» Selected text
It seems as if we have inched closer towards a philosophical concept of love in our reflections above—but something is missing. The idea of being “moved” or “stirred” is as yet unclear—and the mode in which we “sense” this movement is vague at best. Further, the way in which love provides us with this positive feeling is as yet undefined—what does it mean to have a positive feeling as opposed to a negative feeling? There then remain further questions, of course, such as whether our analysis requires that we should distinguish between affection and love, or romantic love and familial love. For the sake of the essay’s length and scope, we will stick to a less intense form of love—a non-sexual, non-familial kind of friendly affection—φιλία, in short. Let us move on to consider these factors in greater detail.

To begin with, what is this “movement” we speak of—this “stirring”? We will not be able to reduce the movement to the collision of physical particles—such as by explaining love as an effect of information-laden photons hitting the retina, which then relays love-data to the brain and thus induces the movement we speak of—whether or not the dictum “love at first sight” is taken to be a possibility or not. Neither will we be able to effectively explain the movement in terms of psychological states—simply explaining love by pointing to a transformation in mental state or mood is to repeat the question of what this transformation truly signifies. We may have to go deeper—to the ontological level, perhaps, as Heidegger does when he refers to the Dasein of the human being we love. Even so, at that kind of depth we may end up describing love too abstractly or mediate it through too much jargon—by doing so we might risk losing the distinctive personal quality which characterizes it. Instead, it might be helpful to try to approach the problem by means of first-personal phenomenological analysis.

» Requirement A
Answer these questions from the passage on love:
(i) What kind of love does the passage on love say it will stick to?
(ii) Who refers to the Dasein of the human being we love?
(iii) What approach to the problem does the passage on love suggest instead?
» Requirement B
Give back these lines of the records word for word. Begin at the line that has "Between 5 and", and stop after the line that has "PARAMETR×550".

» Supplied entries

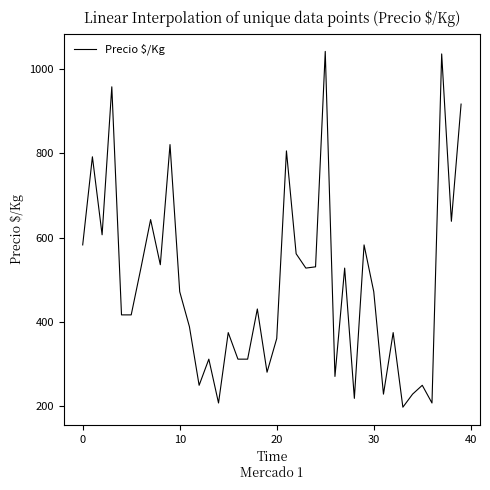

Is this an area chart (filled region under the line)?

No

---

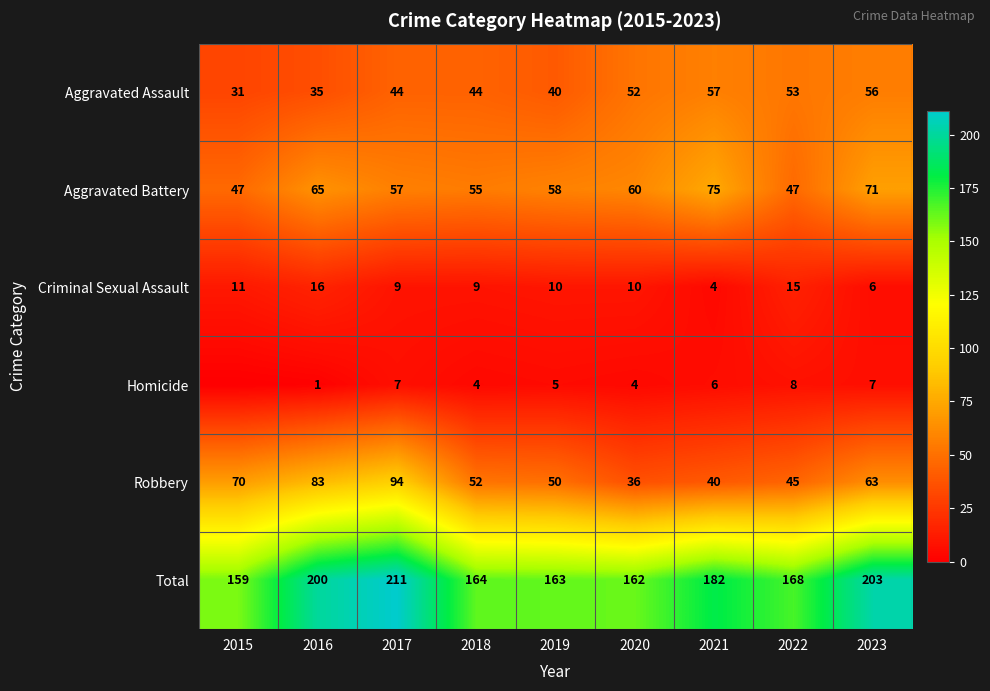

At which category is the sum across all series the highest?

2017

---

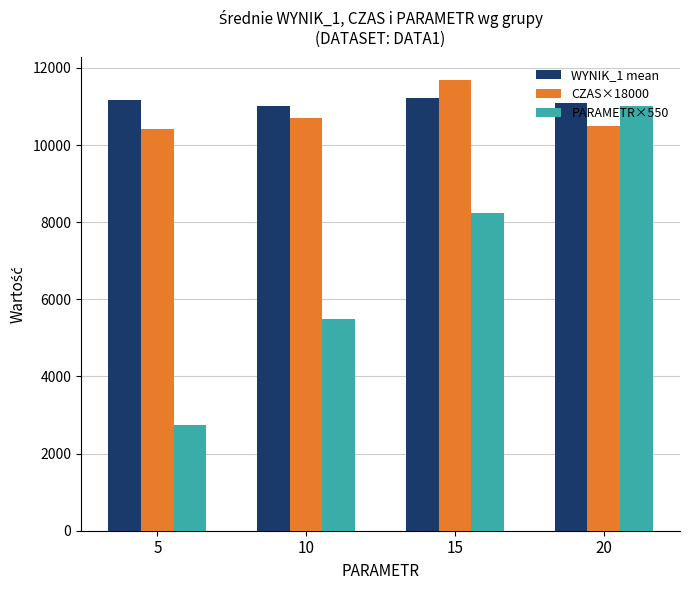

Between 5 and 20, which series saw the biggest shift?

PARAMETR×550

» Task result A
(i) A less intense form of love: a non-sexual, non-familial kind of friendly affection, φιλία.
(ii) Heidegger.
(iii) First-personal phenomenological analysis.

» Task result B
Between 5 and 20, which series saw the biggest shift?

PARAMETR×550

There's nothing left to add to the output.